“Necessity is the mother of invention.” Plato
By Theresa McGregor
My grandfather was born in 1893 in Bronson, Michigan, a small town just west of I-69 at the Indiana border. He started and finished his formal education in a one-room schoolhouse which he left after the eighth grade. One of his first jobs was for the Lutz and Schram Pickle Company. This job required him to travel around the state. That’s how he met my grandmother who was from Swartz Creek, MI. Grandpa worked in the automotive industry in Flint, MI for most of the rest of his life. In the fifties, he worked for General Motors Institute conducting training seminars in Customer Relations for service personnel in GM dealerships.

This job required him to drive not just around Michigan, but around the whole country. These were the days before the interstate highway system, Holiday Inns and McDonald’s. It was the days of two-lane highways, one-lane bridges, and roadside picnic areas. He and my grandmother traveled around 46 of the then 48 states, spending a short time in each seminar town.
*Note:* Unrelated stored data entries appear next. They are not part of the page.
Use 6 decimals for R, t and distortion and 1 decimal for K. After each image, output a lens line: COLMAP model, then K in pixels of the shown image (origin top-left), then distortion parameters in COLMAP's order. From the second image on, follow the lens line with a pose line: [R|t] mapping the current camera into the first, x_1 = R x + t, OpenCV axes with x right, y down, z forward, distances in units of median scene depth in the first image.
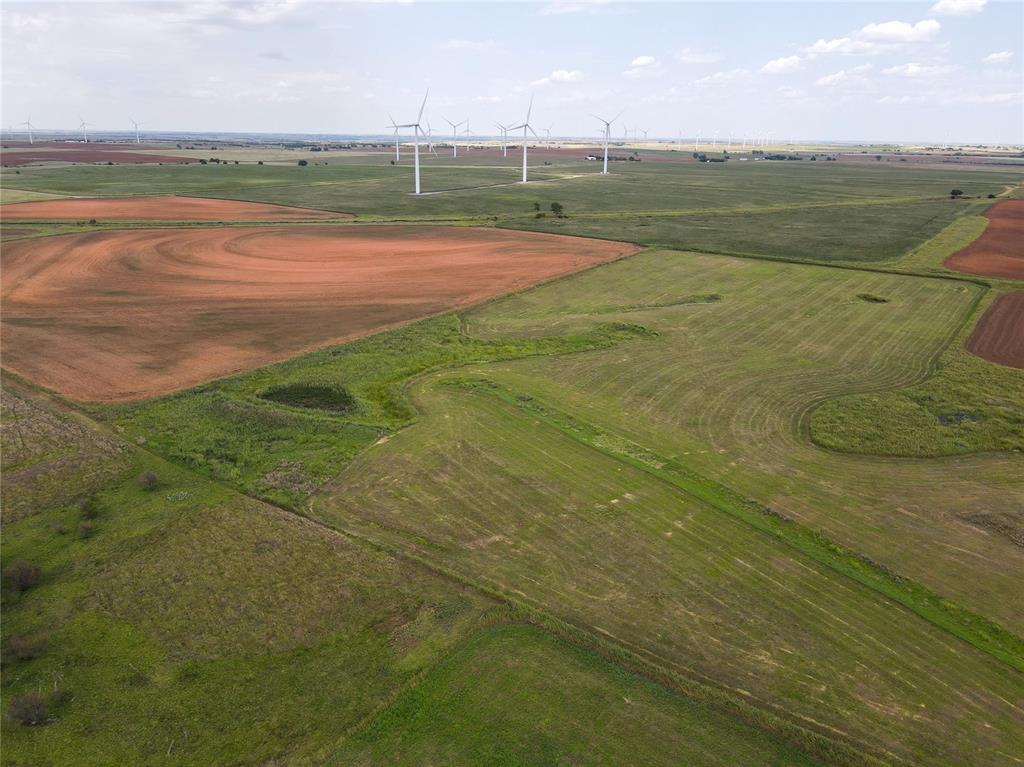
lens RADIAL K [[744.7, 0, 512.0], [0, 744.7, 383.5], [0, 0, 1]] dist [0.006332, 0.011237]
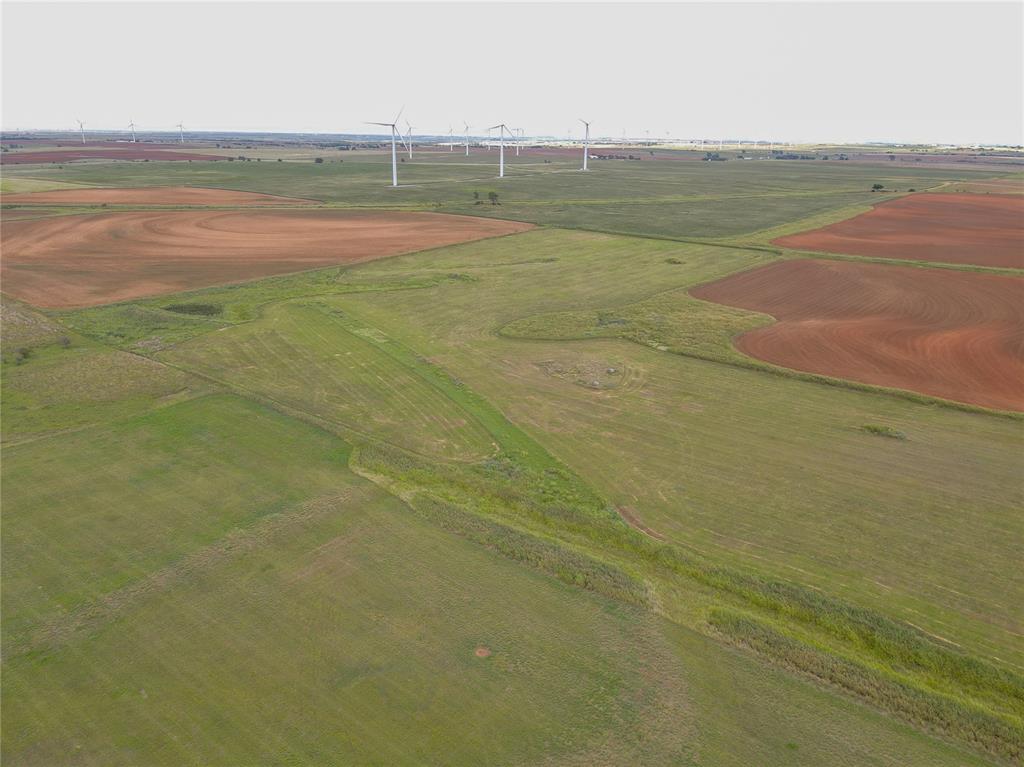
lens RADIAL K [[748.2, 0, 511.6], [0, 748.2, 354.5], [0, 0, 1]] dist [0.011884, 0.003997]
pose [[0.998482, 0.015671, -0.052795, 0.220762], [-0.017617, 0.999175, -0.036596, 0.076554], [0.052178, 0.037471, 0.997935, -0.225606]]
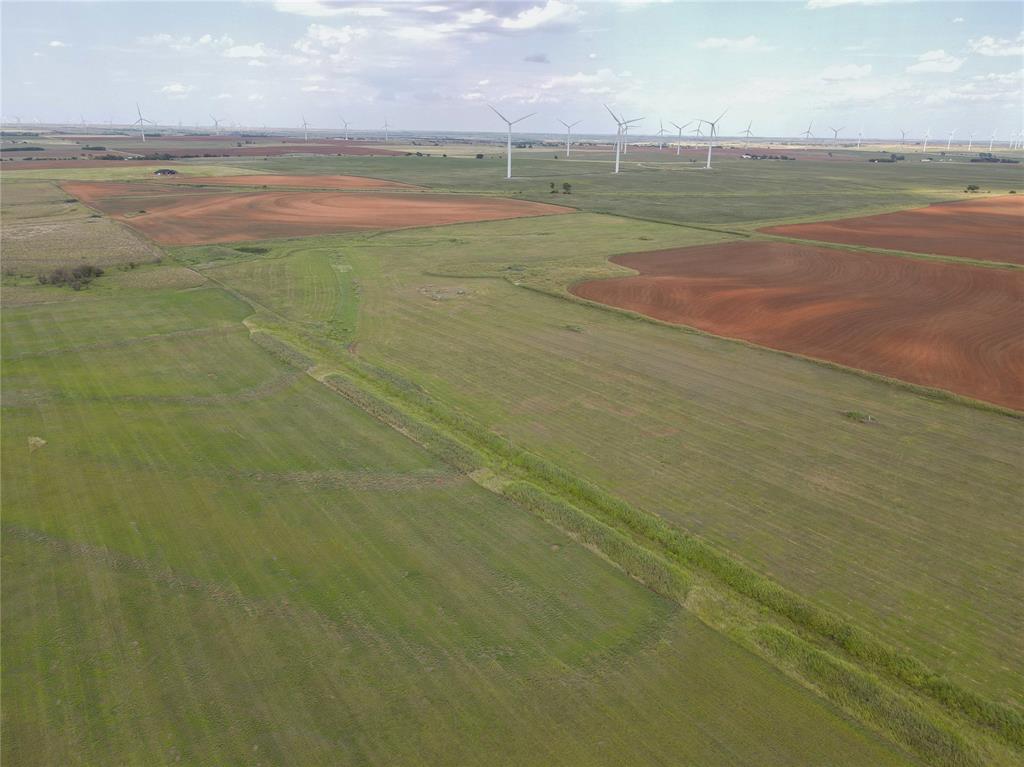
lens RADIAL K [[726.0, 0, 516.0], [0, 726.0, 402.9], [0, 0, 1]] dist [0.005924, 0.009581]
pose [[0.952261, 0.111639, -0.284141, 0.552148], [-0.102837, 0.993645, 0.045760, 0.142208], [0.287444, -0.014356, 0.957690, -0.399038]]
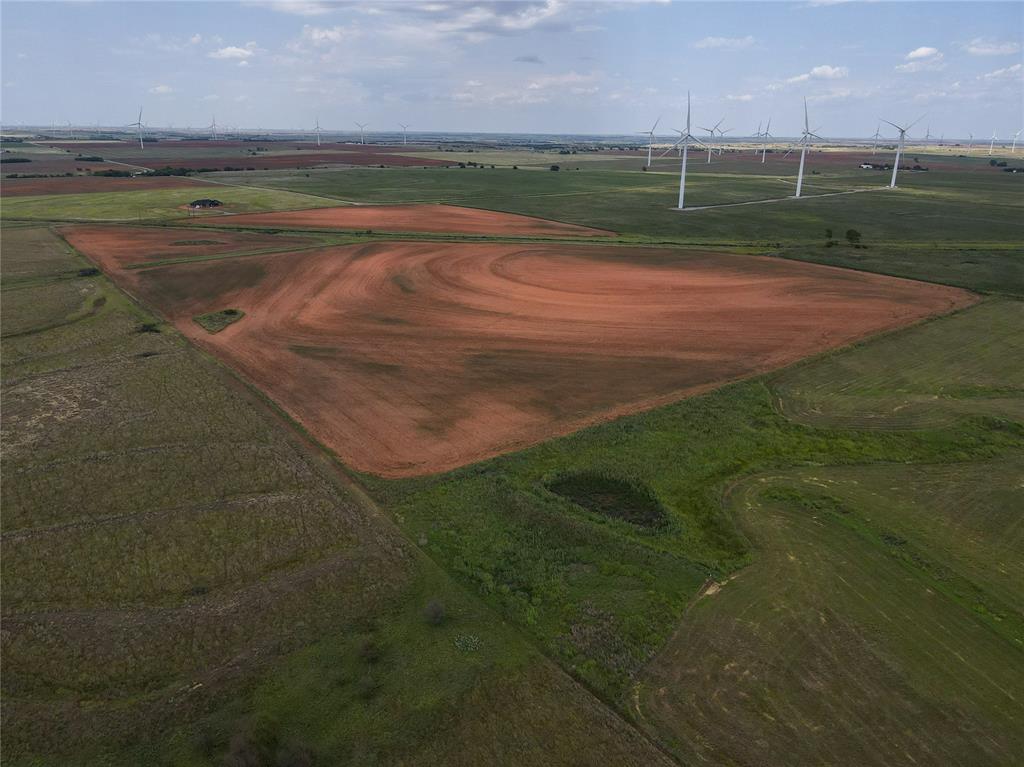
lens RADIAL K [[749.0, 0, 514.4], [0, 749.0, 386.5], [0, 0, 1]] dist [-0.008802, 0.033145]
pose [[0.954407, 0.098516, -0.281784, -0.074971], [-0.098025, 0.995057, 0.015876, -0.053443], [0.281955, 0.012469, 0.959346, 0.088803]]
They stayed in small hotels and motels and sometimes had a room with a kitchenette. Of course, they did as much sightseeing as they could and left hundreds of pictures of the sights. If you spent time analyzing all the pictures and reading up on the history behind the buildings and statues, you would certainly run the American History category on Jeopardy. Grandma was easily the most photographed woman of the fifties.

After he retired, Grandpa spent most of his time reading the Great Books and writing about what he had read. As I was going through some of his papers, I came upon a typewritten sheet with strips of maps attached with a paper clip.

The paper was a description of a system he called Roll-a-Trip. He proposed cutting out the route in a one-inch strip. He would mount two spools across from each other on the steering wheel, wind the map strip around the left spool and stretch it under a magnifying glass to the right spool. As he traveled a certain number of miles, he would wind the map one inch. He would always have the 50 square miles of the road he was on right in front of him. He could keep track of where he was going without having to keep looking at a huge map. Rhode Island, the smallest state covered an area of over 1200 square miles while Texas, the largest state covered over 200,000 square miles. He described how he could mount a flashlight for night reading and how he could write names of hotels and restaurants on the map.
Suddenly, it came to me “Grandpa invented GPS!”

My amazement lasted about one day. At the time, I was planning a trip to England and Wales. One of our stops was going to be Hay-on-Wye, a town widely recognized as the used book capital of Britain. I was browsing the internet for used bookstores when I came upon “Mostly Maps”, a store selling antique maps and prints. Browsing through the maps available for sale, I came across an odd-looking one. It was a series of scrolls that depicted portions of a road with various landmarks on it. It was a ‘strip map’ from the early 1700s used by stagecoach drivers and it was the map of the journey from Welshpool to Caernarvon. Welshpool just happened to be on our itinerary.
Grandpa had not invented GPS after all. He was just channeling a 16th-century stagecoach driver. All the old saws flooded into my mind. “Great minds think alike”. “There is nothing new under the sun”. “Necessity is the mother of invention|. And, as Isaac Newton said, “If I see further, it is because I stand on the shoulders of giants.